SWORN VIRGIN
by Elvira Dones
Translated by Clarissa Botsford
& Other Stories, 256 pages
He will wear a hat with a tight fit and he will smoke and drink with formidable camaraderie. As zot shtëpie (“head of household”), his devotion to besa, the Albanian word of honor, is so strong that he will fight a bloodfeud to the bitter end. But his commitment to hospitality is just as fierce. He has been known to walk a stranger to the edge of town, ensuring a safe journey. And he may be a “sworn virgin” — a former woman who becomes the male household head in exchange for a vow of chastity, dressing as a man to earn the respect granted to a man, no different from any other zot working in the mountains.
Sworn virgins, who are found mostly in northern Albania, act and carry on as men, but do not undergo any surgical change. In 2000, it was estimated that there were 100 sworn virgins left in Albania. (Stana Cerovic, pictured above, is believed to be the last sworn virgin in Montenegro.) Antonia Young’s incredibly helpful book on the subject, Women Who Become Men, reveals that the vajzë e betuar is often raised to lead a family, with the choice to become patriarch made sometime after puberty. Western fiction readers may know of the custom from Alice Munro’s story, “The Albanian Virgin,” published in the June 27, 1994 issue of The New Yorker. But while the sworn virgin comes with some cultural relativism, especially when considering the subservient role of women in rural Albania, the underlying rites are quite complicated. The bride and the groom do not meet, with flirtation considered a boorish quality for a man. The bride sheds demonstrative tears when she leaves her family home and, as a wife, a woman is expected to perform quite a bit of labor, often more than the man. Custom dictates that a family in northern Albania, which is often as large as twenty members, cannot survive without a male leader. But it is this fascinating sworn virgin loophole, presented in the Kanun, that creates a uniquely Albanian fluidity.
Elvira Dones‘s engaging novel, Sworn Virgin (translated from Italian by Clarissa Botsford and regrettably the only Dones novel available in English), not only unpacks these fascinating gender questions, but transplants the issue between two nations. Dones’s protagonist Hana Doda (known as Mark back in Albania) moves to Rockville, Maryland, to land a job and begin a new life. Yet her new country’s demands present an altogether different identity crisis:
On the outside she looks almost like a woman. What’s missing is her vision, the point of view from which she is supposed to read the world. When she observes people, Hana does not see a woman or a man. She tries to penetrate the unique spirit of the individual, she analyzes their face and eyes, she tries to imagine the thoughts hiding behind those eyes, but she tends to avoid thinking about the fact that these thoughts are inextricably linked to the male or female ego. Women think like women. Men? Well, the answer is obvious. She’s only just realizing now that for a long time she has had to consider things from both points of view.
In the context of an America contending with greater and necessary LGBT acceptance, Hana’s search for “the unique spirit of the individual” is quite liberating. Would Project Runway mentor Tim Gunn feel as “conflicted” about trans models if he weren’t so committed to looking at the world with a regressive parallax view? Is it possible that an exceptional custom originating from tradition is more tolerant on this question than our purportedly democratic republic?
Dones alternates between Hana’s early years in America in 2001-2003 and her time in Albania, in which she becomes a sworn virgin (1986, 1996). We learn that the Albanian epithet malokë (“mountain yokel”) is not unlike “queer” in America: a vicious insult appropriated by its victims as a term of pride. We see that Hana’s family is committed to pretense, with her Uncle Gjergj presented as “an intelligent man but he often pretends that he’s not.” Gjergj is near death. Neither Gjergj nor Hana want to see the medication that goes down his gullet and keeps him alive. There is also the fragile health of Aunt Katrina, which proves more swift and fatal than Gjergj’s.

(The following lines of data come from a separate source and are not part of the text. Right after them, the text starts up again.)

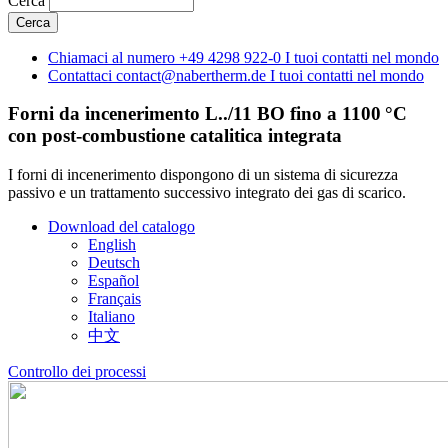
Cerca
Chiamaci al numero
+49 4298 922-0
I tuoi contatti nel mondo
Contattaci
contact@nabertherm.de
I tuoi contatti nel mondo
Forni da incenerimento L../11 BO fino a 1100 °C
con post-combustione catalitica integrata
I forni di incenerimento dispongono di un sistema di sicurezza
passivo e un trattamento successivo integrato dei gas di scarico.
Download del catalogo
English
Deutsch
Español
Français
Italiano
中文
Controllo dei processi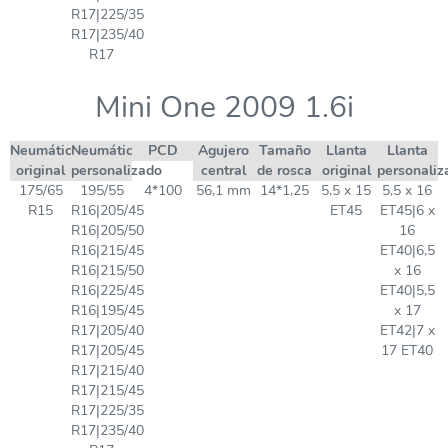
R17|225/35
R17|235/40
R17
Mini One 2009 1.6i
Neumático
Neumático
PCD
Agujero
Tamaño
Llanta
Llanta
original
personalizado
central
de rosca
original
personaliz
175/65
195/55
4*100
56,1 mm
14*1,25
5,5 x 15
5,5 x 16
R15
R16|205/45
ET45
ET45|6 x
R16|205/50
16
R16|215/45
ET40|6,5
R16|215/50
x 16
R16|225/45
ET40|5,5
R16|195/45
x 17
R17|205/40
ET42|7 x
R17|205/45
17 ET40
R17|215/40
R17|215/45
R17|225/35
R17|235/40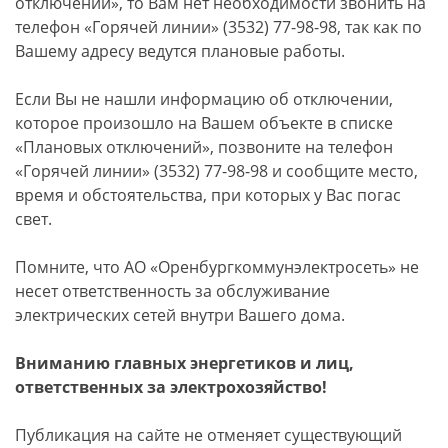
отключений», то Вам нет необходимости звонить на
телефон «Горячей линии» (3532) 77-98-98, так как по
Вашему адресу ведутся плановые работы.
Если Вы не нашли информацию об отключении,
которое произошло на Вашем объекте в списке
«Плановых отключений», позвоните на телефон
«Горячей линии» (3532) 77-98-98 и сообщите место,
время и обстоятельства, при которых у Вас погас
свет.
Помните, что АО «Оренбургкоммунэлектросеть» не
несет ответственность за обслуживание
электрических сетей внутри Вашего дома.
Вниманию главных энергетиков и лиц,
ответственных за электрохозяйство!
Публикация на сайте не отменяет существующий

Hana becomes torn in these early years of living life independently and fulfilling her inevitable familial obligation as a patriarch.
When Dones drops us back into Hana’s years in America, we see how swiftly Hana has changed, wondering if it will be easy for her to establish yet another new life. She must contend with shaving her legs and skirts that are too wide and operates having “no real experience of femininity,” and she must figure out the new rules of the game before her job interview. These assiduous concerns help Dones’s novel become more than a fresh spin on the immigrant novel. Is Hana working for a chain bookstore a sufficient substitute for Mark’s dutiful tasks as a shepherd keeping up a kulla (“family home”)? Which nation offers the greater conformity? What technicalities are available in America’s unmemorialized Kanun?
Dones succeeds greatly in devising a kind of Rorschach test around these demarcations. We are left with the consoling thought that no matter how traditional or boundary-breaking one’s temperament is, you can’t stop body and soul from expressing very specific desires on being alive.